Consistent with our findings in Provizer, petitioners stipulated that the Northeast partnership had no net equity value, that Northeast's sole activity lacked any potential for profit, and that the Northeast transaction therefore lacked economic substance. When a transaction lacks economic substance, section 6659 will apply because the correct basis is zero and any basis claimed in excess of that is a valuation overstatement. Gilman v. Commissioner, supra; Rybak v. Commissioner [Dec. 45,042], 91 T.C. 524, 566-567 (1988); Zirker v. Commissioner [Dec. 43,473], 87 T.C. 970, 978-979 (1986); Donahue v. Commissioner [Dec. 47,306(M)], T.C. Memo. 1991-181, affd. without published opinion 959 F.2d 234 (6th Cir. 1992), affd. sub nom. Pasternak v. Commissioner [93-1 USTC ╤ 50,226], 990 F.2d 893 (6th Cir. 1993).

We held in Provizer v. Commissioner, supra, that each Sentinel EPE recycler had a fair market value not in excess of $50,000. Our finding in the Provizer case that the Sentinel EPE recyclers had been overvalued was integral to and inseparable from our finding of a lack of economic substance. Petitioners conceded that the Northeast transaction was similar to the Clearwater transaction described in Provizer v. Commissioner, supra, and that the Northeast transaction lacked economic substance. Given those concessions, and the fact that the record here plainly shows that the overvaluation of the recyclers was the principal reason for the disallowance and concession of the investment tax credits, we conclude that the deficiency caused by the disallowance of the investment credits was attributable to the overvaluation of the Sentinel EPE recyclers.

Finally, we consider petitioners' express argument as to waiver of the penalty. At trial and on brief, petitioners contested imposition of the section 6659 addition to tax on the grounds that respondent erroneously failed to waive the penalty. Section 6659(e) authorizes respondent to waive all or part of the addition to tax for valuation overstatements if taxpayers establish that there was a reasonable basis for the adjusted bases or valuations claimed on the returns and that such claims were made in good faith. Respondent's refusal to waive a section 6659 addition to tax is reviewable by this Court for abuse of discretion. Krause v. Commissioner, supra at 179.

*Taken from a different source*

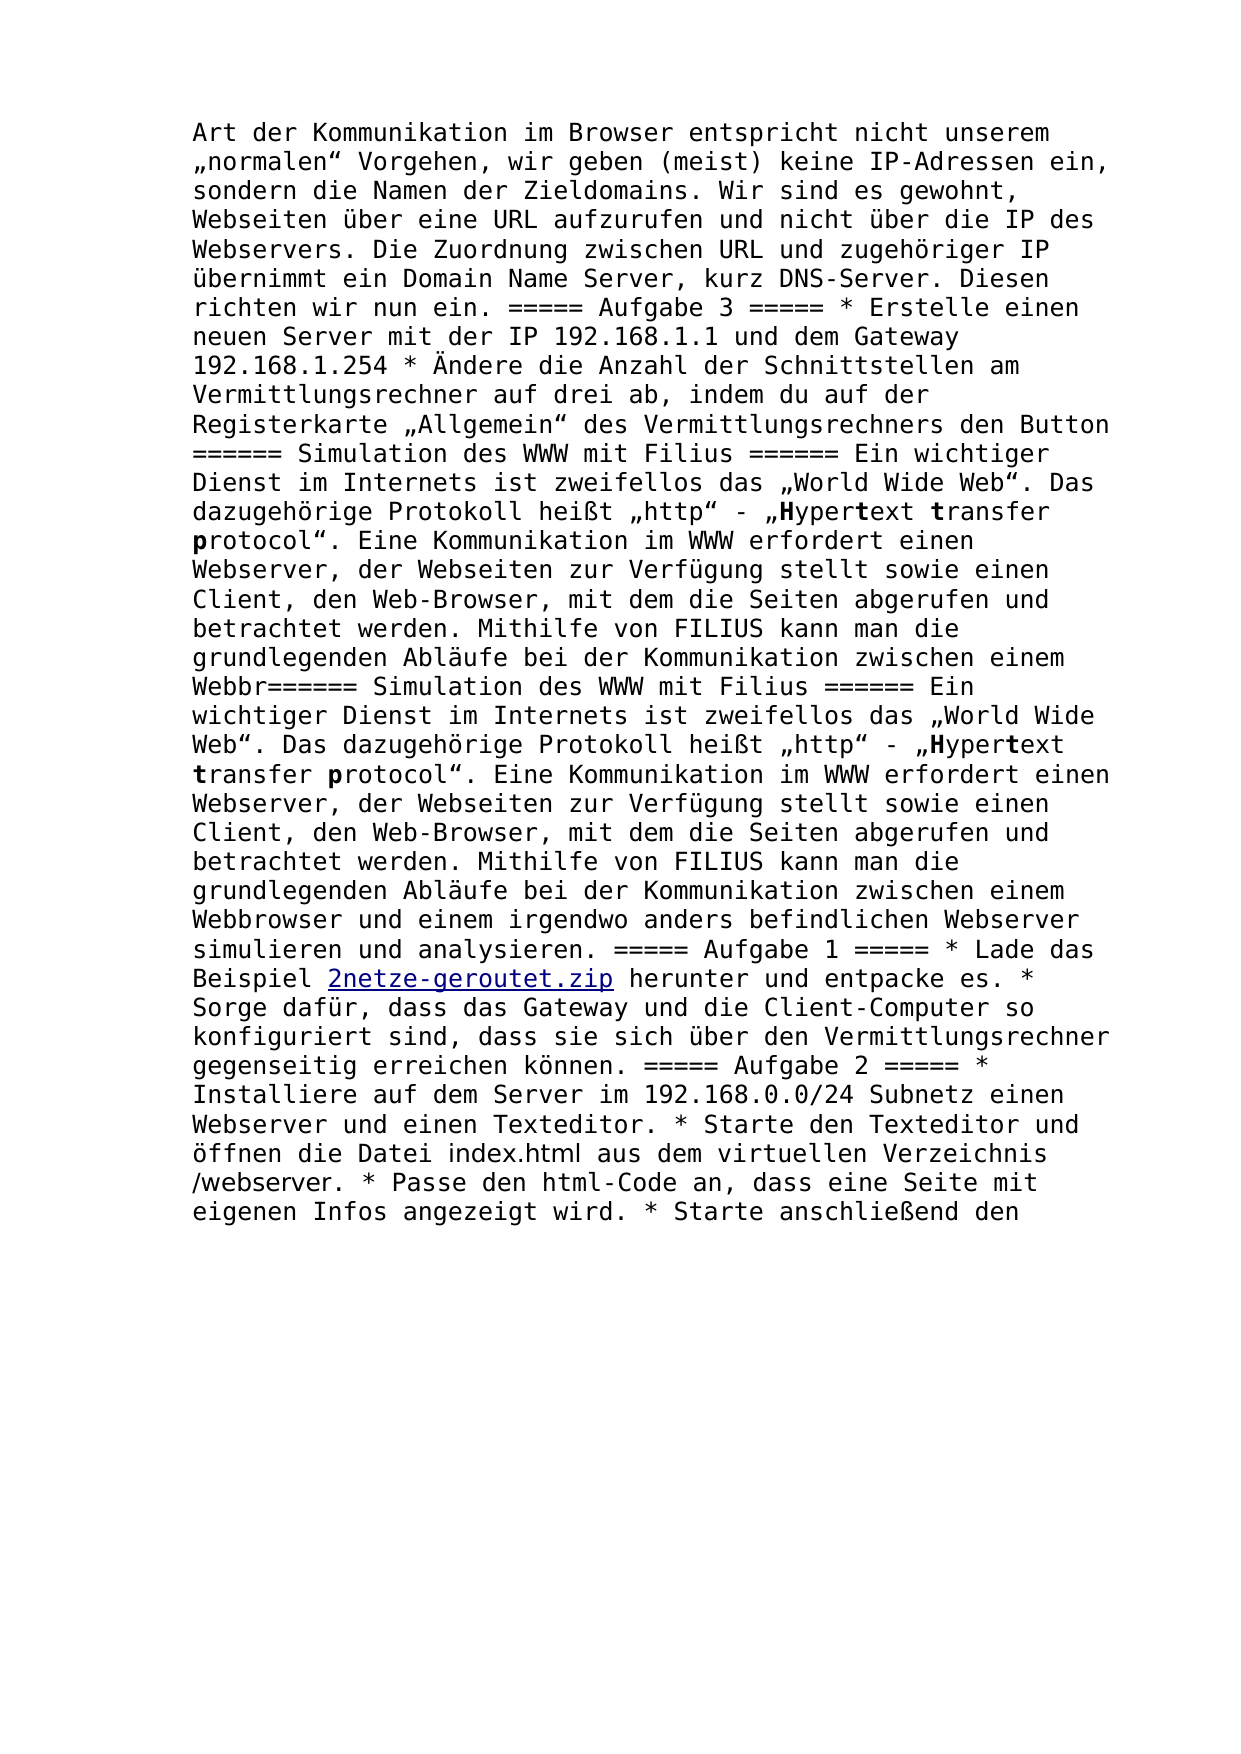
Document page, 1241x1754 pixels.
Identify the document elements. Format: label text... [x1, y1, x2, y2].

Petitioners urged that they relied on Grant, Roberts, and the offering memorandum in deciding on the valuation claimed on their tax return. Petitioners contend that such reliance was reasonable and, therefore, respondent should have waived the section 6659 addition to tax.

We have found that petitioner's purported reliance on Grant, Roberts, and the offering memorandum was not reasonable. Grant and Roberts were promoters of Northeast and knew nothing about plastics or plastics recycling. See Vojticek v. Commissioner [Dec. 50,895(M)], T.C. Memo. 1995-444, to the effect that advice from such persons "is better classified as sales promotion". The evaluators whose reports were appended to the offering memorandum each owned interests in partnerships which leased Sentinel EPE recyclers. The offering memorandum contained numerous caveats, including the following: NO OFFEREE SHOULD CONSIDER THE CONTENTS OF THIS MEMORANDUM *** AS *** EXPERT ADVICE. EACH OFFEREE SHOULD CONSULT HIS OWN PROFESSIONAL ADVISERS. Petitioner did not see a Sentinel EPE recycler prior to investing in Northeast, nor did he independently investigate the recyclers.

Petitioners did not have a reasonable basis for the adjusted bases or valuations reflected on their 1981 return with respect to their investment in Northeast. Accordingly, in this case respondent was correct in finding that petitioner's reliance on the appraisal in the promotional materials was unreasonable. The record in this case does not establish an abuse of discretion on the part of respondent but supports respondent's position. We hold that respondent's refusal to waive the section 6659 addition to tax is not an abuse of discretion. Petitioners are liable for the section 6659 addition to tax at the rate of 30 percent of the underpayment of tax attributable to the disallowed credits for 1981. Respondent is sustained on this issue.

Decision will be entered under Rule 155.